Label-Free Virtual Histology for Rapid Cancer Diagnosis
Histological visualizations are crucial for understanding clinical diseases but often involve labor-intensive processes and delay critical feedback. Current methods rely on staining with exogenous labels like hematoxylin and eosin (H&E), altering tissue structure. This project addresses this by focus on photon absorption remote sensing (PARS), capturing label-free contrast. PARS utilizes unique absorption spectra of biomolecules to reveal chemical properties and composition. It captures optical interactions during excitation, enabling detailed insights. For instance, imaging preserved human breast tissues with PARS shows radiative and non-radiative absorption fractions combined in a total absorption image. PARS can also provide biomolecule-specific features like the quantum efficiency ratio (QER), potentially emulating traditional stains. AI processing enhances PARS capabilities, paving the way for direct label-free histological imaging of unstained tissues, even in-situ, with varied histochemical contrasts. This innovation holds promise for expediting diagnosis and treatment decisions.
Miniaturized optical imaging devices
Miniaturized optical imaging systems use compact components to capture images on a smaller scale, offering portability and integration with technologies like endoscopy. Challenges include designing tiny distal optics that match benchtop performance. This ongoing project focuses on fiber-based photon absorption remote sensing (PARS) microscopy. The research team is developing a novel form factor to achieve high-quality images comparable to tabletop systems, but in a flexible probe. This aims for a comprehensive endoscopic system, enabling optical biopsies to reduce patient discomfort and provide prompt diagnoses. The goal is to revolutionize medical imaging by combining portability with top-tier performance, enhancing patient care.

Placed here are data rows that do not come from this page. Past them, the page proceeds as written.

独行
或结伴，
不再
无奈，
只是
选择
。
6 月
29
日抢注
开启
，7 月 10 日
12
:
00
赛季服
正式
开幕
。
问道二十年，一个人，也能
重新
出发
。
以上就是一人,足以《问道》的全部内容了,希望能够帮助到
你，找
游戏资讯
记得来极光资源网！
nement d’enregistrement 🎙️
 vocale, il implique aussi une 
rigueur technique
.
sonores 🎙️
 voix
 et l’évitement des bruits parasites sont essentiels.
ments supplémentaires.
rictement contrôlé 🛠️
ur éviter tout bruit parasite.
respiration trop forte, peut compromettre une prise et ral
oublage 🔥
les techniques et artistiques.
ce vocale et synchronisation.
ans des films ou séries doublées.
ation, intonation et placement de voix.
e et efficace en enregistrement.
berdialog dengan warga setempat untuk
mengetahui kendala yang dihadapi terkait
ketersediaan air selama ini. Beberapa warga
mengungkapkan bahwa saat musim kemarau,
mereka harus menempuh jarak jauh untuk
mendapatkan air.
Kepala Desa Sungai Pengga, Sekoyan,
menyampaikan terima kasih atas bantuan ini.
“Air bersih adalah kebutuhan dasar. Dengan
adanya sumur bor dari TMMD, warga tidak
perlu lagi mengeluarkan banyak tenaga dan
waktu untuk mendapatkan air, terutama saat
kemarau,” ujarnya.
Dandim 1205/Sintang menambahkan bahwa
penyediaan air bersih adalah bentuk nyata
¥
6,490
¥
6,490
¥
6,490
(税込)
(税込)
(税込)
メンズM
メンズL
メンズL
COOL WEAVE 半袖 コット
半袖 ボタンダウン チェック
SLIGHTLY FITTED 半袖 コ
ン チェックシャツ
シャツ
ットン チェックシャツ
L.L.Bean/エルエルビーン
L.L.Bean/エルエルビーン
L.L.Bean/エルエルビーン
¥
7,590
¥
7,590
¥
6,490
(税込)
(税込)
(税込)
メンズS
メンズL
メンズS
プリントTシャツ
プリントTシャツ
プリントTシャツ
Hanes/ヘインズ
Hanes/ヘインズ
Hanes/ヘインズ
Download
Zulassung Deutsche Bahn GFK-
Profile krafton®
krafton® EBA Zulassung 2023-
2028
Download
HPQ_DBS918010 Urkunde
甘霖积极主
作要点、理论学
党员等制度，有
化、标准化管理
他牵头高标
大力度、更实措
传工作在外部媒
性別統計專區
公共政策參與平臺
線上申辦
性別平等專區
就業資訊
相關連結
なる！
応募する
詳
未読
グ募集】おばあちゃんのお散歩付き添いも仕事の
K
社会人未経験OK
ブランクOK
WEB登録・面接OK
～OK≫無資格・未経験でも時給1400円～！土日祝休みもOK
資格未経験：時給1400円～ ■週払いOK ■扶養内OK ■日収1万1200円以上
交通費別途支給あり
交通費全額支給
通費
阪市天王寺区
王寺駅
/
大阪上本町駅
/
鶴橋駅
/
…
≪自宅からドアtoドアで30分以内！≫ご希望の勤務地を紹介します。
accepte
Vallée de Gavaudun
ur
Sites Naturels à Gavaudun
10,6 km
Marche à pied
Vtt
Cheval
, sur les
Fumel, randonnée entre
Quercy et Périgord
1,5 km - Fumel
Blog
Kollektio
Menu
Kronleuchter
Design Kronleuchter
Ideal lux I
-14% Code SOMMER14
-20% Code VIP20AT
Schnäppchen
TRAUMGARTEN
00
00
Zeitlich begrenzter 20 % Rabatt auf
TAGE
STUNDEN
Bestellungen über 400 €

Novel functional ophthalmic devices
Eye diseases like diabetic retinopathy and glaucoma impact 8 million Canadians, and existing diagnostic tech lacks functional metrics like oxygen saturation. The focus of this project is innovative ophthalmic devices that combine structural and functional imaging for better ocular disease diagnosis and management. A prime example is the use of photon absorption remote sensing (PARS) microscopy. This project is refining in-vivo PARS to enhance safety, repeatability, and functional parameter measurement like blood oxygenation and metabolic rate. PARS functional imaging holds promise for accurate non-contact, label-free functional measurement. Successful development could empower ophthalmologists, potentially preventing vision loss in millions of Canadians. This paradigm shift in ocular diagnostics could transform disease management.